┌────────

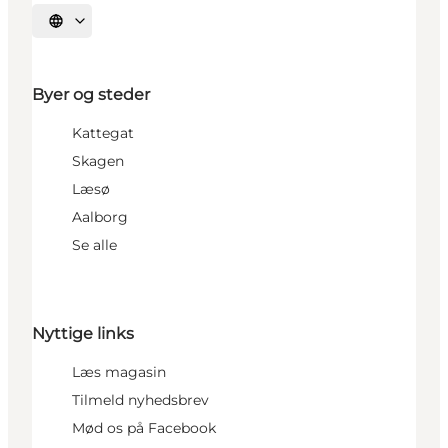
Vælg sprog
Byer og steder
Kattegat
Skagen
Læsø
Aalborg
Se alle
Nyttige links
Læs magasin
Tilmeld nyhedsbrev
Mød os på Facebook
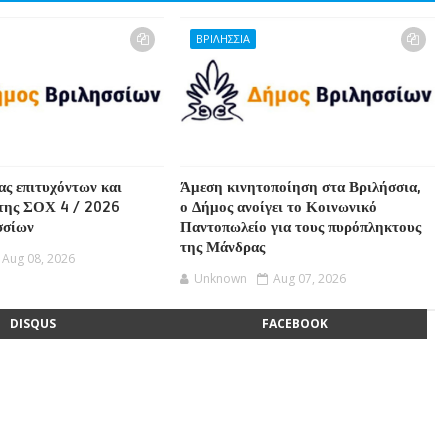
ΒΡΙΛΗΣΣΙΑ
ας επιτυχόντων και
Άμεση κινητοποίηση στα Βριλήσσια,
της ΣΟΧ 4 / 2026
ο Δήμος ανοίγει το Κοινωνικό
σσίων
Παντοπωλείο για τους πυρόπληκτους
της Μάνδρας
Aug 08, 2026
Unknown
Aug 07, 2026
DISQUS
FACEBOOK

└────────

#### Instructions to follow
An exact restatement of the lines from the one holding "Byer og steder" through the end of the entries, both ends included, is the whole answer. Pictures stay out.

#### Finished exercise
Byer og steder
Kattegat
Skagen
Læsø
Aalborg
Se alle
Nyttige links
Læs magasin
Tilmeld nyhedsbrev
Mød os på Facebook
ΒΡΙΛΗΣΣΙΑ
ας επιτυχόντων και
Άμεση κινητοποίηση στα Βριλήσσια,
της ΣΟΧ 4 / 2026
ο Δήμος ανοίγει το Κοινωνικό
σσίων
Παντοπωλείο για τους πυρόπληκτους
της Μάνδρας
Aug 08, 2026
Unknown
Aug 07, 2026
DISQUS
FACEBOOK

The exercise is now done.